El Consejo de Administración de la OIT, reunido en su 279ª Sesión en noviembre, recomendó vivamente la preparación por parte de la OIT de un nuevo Código de Prácticas sobre el VIH/SIDA en el mundo del trabajo. Ese Código proporcionaría orientación legal a los mandantes de la OIT para el desarrollo de una política en la empresa con relación al VIH/SIDA, en cuestiones tales como discriminación y exclusión social, niveles aceptables de rendimiento, acomodación razonable, seguridad en el empleo y promoción en él, confidencialidad y respeto a la vida privada, protección contra las represalias, evitar la segregación de los afectados, atender las preocupaciones de sus compañeros de trabajo, y prestar educación y asistencia a los empleados.
El Código de Prácticas podría incluir también temas como la prevención contra la transmisión del VIH, formación para directivos, supervisores, representantes de los trabajadores, personal sanitario y de seguridad e inspectores de taller, así como una formación especial para trabajadores sanitarios y otros grupos de trabajadores que tienen contacto con sangre en su tarea.
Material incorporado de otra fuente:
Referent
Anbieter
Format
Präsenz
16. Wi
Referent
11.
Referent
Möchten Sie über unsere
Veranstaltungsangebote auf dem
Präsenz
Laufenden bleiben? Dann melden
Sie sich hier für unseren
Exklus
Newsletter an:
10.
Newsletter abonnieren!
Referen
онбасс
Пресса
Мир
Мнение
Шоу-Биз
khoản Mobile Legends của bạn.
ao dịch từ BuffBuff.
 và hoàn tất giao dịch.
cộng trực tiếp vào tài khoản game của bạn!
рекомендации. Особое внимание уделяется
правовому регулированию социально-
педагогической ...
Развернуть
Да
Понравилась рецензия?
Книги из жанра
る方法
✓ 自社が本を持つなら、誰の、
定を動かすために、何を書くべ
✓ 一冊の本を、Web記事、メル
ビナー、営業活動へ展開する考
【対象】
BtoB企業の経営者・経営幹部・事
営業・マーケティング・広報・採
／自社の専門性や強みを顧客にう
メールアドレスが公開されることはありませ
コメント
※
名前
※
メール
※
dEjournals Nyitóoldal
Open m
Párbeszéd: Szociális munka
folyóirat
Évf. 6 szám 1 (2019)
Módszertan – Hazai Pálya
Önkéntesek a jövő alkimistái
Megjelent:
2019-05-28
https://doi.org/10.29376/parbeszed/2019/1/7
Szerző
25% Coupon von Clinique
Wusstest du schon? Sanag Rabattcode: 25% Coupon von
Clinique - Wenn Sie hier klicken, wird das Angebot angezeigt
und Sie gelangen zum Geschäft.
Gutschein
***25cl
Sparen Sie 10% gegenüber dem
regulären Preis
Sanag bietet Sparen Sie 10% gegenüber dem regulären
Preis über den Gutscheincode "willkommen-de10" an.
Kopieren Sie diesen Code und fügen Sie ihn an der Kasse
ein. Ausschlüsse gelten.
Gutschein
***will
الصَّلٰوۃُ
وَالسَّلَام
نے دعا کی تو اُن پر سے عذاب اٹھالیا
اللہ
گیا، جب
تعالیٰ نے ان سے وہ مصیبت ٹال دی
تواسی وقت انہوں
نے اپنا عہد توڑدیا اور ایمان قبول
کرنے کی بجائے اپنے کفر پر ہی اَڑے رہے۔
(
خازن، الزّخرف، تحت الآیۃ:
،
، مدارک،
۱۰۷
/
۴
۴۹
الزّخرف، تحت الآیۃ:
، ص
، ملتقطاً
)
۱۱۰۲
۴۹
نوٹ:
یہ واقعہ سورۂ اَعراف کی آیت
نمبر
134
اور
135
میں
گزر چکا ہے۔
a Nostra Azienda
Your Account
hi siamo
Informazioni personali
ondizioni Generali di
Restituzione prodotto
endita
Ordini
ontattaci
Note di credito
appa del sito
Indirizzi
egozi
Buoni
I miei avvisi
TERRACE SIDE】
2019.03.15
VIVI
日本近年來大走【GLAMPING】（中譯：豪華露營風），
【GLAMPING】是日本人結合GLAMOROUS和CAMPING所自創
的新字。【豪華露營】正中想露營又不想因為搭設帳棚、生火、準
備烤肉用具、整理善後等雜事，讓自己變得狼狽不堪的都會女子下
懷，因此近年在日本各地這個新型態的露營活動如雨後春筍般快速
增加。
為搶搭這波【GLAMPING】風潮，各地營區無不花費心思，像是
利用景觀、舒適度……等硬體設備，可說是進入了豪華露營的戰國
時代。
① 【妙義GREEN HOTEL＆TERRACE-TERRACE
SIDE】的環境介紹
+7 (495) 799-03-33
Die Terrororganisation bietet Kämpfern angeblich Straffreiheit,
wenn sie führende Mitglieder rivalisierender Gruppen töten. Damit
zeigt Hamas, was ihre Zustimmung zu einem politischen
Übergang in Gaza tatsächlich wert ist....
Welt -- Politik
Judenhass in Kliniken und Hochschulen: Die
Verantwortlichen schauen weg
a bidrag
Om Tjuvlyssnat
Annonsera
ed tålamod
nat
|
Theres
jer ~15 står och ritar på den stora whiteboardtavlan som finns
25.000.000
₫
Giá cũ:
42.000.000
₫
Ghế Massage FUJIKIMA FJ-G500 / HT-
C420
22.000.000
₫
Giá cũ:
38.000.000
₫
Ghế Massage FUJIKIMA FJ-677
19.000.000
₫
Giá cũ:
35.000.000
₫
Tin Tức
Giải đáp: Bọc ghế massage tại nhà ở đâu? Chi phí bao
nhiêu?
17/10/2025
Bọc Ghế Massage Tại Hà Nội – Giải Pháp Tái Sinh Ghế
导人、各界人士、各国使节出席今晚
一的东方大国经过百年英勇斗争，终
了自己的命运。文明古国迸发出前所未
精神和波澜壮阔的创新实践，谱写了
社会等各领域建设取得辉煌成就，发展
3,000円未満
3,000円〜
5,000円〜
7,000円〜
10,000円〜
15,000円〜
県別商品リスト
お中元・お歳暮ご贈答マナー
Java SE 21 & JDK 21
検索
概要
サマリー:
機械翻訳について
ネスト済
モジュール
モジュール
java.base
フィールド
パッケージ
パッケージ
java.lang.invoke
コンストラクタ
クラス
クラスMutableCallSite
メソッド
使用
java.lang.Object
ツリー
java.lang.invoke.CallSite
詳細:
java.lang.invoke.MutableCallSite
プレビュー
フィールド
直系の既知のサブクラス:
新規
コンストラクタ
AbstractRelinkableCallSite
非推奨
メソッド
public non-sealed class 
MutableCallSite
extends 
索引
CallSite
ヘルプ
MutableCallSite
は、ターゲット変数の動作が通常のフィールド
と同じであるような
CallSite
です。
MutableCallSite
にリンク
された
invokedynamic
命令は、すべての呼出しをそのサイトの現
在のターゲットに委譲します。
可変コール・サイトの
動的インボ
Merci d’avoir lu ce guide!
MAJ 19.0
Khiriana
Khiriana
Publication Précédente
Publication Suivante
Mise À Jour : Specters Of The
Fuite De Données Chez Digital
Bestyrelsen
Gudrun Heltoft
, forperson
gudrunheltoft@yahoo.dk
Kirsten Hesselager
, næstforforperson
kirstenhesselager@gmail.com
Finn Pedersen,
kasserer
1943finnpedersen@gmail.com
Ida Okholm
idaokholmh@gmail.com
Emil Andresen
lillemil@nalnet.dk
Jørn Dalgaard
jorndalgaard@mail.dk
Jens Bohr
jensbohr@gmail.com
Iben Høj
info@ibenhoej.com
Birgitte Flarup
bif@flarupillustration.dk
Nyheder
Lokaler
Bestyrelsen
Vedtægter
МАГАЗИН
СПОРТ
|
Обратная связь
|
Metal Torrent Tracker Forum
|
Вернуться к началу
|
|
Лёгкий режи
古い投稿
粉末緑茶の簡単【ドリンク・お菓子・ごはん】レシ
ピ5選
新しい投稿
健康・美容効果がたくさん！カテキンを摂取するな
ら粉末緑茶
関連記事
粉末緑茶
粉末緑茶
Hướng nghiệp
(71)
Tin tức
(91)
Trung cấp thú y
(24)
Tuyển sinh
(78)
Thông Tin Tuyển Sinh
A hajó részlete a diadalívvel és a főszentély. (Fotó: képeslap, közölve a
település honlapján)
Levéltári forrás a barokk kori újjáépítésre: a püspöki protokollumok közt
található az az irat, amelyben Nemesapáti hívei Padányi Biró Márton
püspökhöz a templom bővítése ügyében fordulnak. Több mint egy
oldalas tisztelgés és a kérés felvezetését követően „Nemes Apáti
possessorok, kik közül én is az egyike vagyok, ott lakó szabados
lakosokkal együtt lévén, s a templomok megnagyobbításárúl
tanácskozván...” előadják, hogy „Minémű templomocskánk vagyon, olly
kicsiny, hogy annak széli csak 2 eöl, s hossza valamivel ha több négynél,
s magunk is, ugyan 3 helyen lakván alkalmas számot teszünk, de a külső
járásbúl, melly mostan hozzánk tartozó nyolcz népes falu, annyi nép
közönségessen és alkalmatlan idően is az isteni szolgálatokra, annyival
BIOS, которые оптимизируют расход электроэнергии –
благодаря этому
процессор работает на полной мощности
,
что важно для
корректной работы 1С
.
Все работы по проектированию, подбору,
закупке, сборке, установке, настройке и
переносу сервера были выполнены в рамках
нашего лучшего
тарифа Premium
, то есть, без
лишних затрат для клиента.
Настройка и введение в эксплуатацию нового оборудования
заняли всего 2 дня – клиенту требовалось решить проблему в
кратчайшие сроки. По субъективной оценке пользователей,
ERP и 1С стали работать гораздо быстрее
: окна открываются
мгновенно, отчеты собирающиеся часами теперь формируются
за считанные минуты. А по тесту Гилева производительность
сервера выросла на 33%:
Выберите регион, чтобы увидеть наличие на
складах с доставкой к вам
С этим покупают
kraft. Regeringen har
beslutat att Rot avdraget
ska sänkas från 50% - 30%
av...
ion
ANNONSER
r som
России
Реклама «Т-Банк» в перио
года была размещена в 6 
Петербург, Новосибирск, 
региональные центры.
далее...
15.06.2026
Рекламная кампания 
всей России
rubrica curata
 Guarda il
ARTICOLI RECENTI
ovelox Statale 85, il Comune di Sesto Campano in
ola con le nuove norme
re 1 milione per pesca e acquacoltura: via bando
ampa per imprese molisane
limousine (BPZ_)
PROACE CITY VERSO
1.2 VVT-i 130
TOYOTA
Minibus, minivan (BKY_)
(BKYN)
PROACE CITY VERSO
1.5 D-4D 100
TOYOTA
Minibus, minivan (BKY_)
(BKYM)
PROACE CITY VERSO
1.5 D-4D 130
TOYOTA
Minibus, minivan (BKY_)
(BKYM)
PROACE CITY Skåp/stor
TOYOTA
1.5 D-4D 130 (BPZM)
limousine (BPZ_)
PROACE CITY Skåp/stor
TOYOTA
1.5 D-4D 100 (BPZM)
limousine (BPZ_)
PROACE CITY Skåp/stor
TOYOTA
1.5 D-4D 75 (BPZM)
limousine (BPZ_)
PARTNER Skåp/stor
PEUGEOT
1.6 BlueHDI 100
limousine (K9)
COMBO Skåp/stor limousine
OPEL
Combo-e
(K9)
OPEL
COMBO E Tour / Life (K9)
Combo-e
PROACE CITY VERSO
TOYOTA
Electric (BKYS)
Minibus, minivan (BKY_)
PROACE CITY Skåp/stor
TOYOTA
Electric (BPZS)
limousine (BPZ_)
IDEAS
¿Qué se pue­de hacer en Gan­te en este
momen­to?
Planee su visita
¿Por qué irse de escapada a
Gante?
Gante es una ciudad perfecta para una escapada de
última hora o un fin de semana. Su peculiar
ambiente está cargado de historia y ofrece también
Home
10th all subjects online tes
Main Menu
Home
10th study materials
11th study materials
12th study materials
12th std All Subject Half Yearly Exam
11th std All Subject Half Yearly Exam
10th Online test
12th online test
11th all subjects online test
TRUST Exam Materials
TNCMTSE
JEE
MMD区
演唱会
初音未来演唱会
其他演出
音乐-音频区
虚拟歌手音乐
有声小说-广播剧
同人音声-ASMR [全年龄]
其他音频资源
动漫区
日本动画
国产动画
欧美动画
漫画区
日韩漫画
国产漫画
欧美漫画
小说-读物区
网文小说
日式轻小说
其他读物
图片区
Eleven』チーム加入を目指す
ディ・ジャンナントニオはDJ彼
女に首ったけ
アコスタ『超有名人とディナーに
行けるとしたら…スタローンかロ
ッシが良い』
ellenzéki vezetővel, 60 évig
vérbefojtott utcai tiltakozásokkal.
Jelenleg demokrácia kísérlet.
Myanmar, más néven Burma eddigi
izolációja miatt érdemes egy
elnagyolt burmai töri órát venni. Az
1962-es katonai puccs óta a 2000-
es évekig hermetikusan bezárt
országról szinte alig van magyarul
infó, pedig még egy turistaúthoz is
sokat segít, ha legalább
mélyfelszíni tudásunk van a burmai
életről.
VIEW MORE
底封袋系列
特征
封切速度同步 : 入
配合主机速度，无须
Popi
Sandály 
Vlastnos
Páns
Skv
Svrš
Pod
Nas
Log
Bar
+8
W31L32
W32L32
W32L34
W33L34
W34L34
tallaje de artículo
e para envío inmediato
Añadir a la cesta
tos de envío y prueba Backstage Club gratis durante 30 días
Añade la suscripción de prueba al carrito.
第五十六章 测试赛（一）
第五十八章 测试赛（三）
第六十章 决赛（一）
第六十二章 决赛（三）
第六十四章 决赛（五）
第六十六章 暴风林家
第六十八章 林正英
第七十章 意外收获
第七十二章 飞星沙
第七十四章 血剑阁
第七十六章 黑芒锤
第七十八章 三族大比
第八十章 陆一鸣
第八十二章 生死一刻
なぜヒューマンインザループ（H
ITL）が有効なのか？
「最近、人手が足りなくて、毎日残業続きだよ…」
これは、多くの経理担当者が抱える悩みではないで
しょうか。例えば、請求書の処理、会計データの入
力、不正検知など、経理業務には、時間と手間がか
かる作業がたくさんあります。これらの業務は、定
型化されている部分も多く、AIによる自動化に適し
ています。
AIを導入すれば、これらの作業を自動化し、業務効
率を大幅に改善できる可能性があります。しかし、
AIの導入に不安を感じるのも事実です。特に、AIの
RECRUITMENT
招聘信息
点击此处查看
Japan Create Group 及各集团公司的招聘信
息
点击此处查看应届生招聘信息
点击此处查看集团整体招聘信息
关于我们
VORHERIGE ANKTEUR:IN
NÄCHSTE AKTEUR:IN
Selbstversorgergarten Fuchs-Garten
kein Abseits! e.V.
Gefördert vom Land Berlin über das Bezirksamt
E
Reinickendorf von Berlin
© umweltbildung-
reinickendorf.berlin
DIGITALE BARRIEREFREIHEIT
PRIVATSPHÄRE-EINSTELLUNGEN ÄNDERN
Otros temas a estudiar incluirían pruebas de detección del VIH y atención y apoyo a las personas que viven con el VIH/SIDA.
La OIT es la principal organización mundial encargada de formular políticas y programas internacionales para promover los principios y derechos humanos básicos en el trabajo, mejorar las condiciones de vida y laborales, y reforzar las oportunidades de empleo. Además de los Convenios y Recomendaciones internacionales del trabajo, que son tratados internacionales sujetos a la ratificación de sus Estados Miembros, la Conferencia Internacional del Trabajo, reunida anualmente, así como otros organismos de la propia OIT, pueden acordar documentos menos formalizados, tales como Códigos de Prácticas que tienen eficacia normativa y pueden ser empleados como directrices por los mandantes tripartitos de la Organización.
1 "HIV/AIDS in Africa: The impact on the world of work" (VIH/SIDA en África: El impacto sobre el mundo del trabajo), Oficina Internacional del Trabajo, Ginebra. El estudio se preparó para Foro 2000 sobre el Desarrollo de África, Addis Abeba, Etiopía, 3-7 diciembre 2000, y amplía el informe "VIH/SIDA: Una amenaza para el trabajo decente, la productividad y el desarrollo", hecho público el 8 junio 2000. Los textos completos de ambos informes pueden obtenerse en la página web de la OIT, en www.ilo.org/aids
2 Las cifras siguientes muestran las pérdidas previstas para el año 2020 en la fuerza de trabajo de los países indicados (porcentajes entre paréntesis): Benin (-4,8), Botswana (-30,8), Burkina Faso (-10,5), Burundi (-10,5), Camerún (-12), República Centroafricana (-14,4), Chad (-6,1), Congo (-9,5), República Democrática del Congo (-7,1), Côte d'Ivoire (-12,8), Eritrea (-5), Etiopía (-10,5), Gabón (-9,7), Guinea-Bissau (-10,2), Kenya (-20,2), Lesotho (-10,6), Liberia (-5,3), Malawi (-16), Mozambique (-24,9), Namibia (-35,1), Nigeria (-7,5), Rwanda (-9,6), Sierra Leona (-6,6), Sudáfrica (-24,9), República Unida de Tanzanía (-14,6), Togo (-10,6), Uganda (-15,8), Zambia (-2,3), Zimbabwe (-29,4).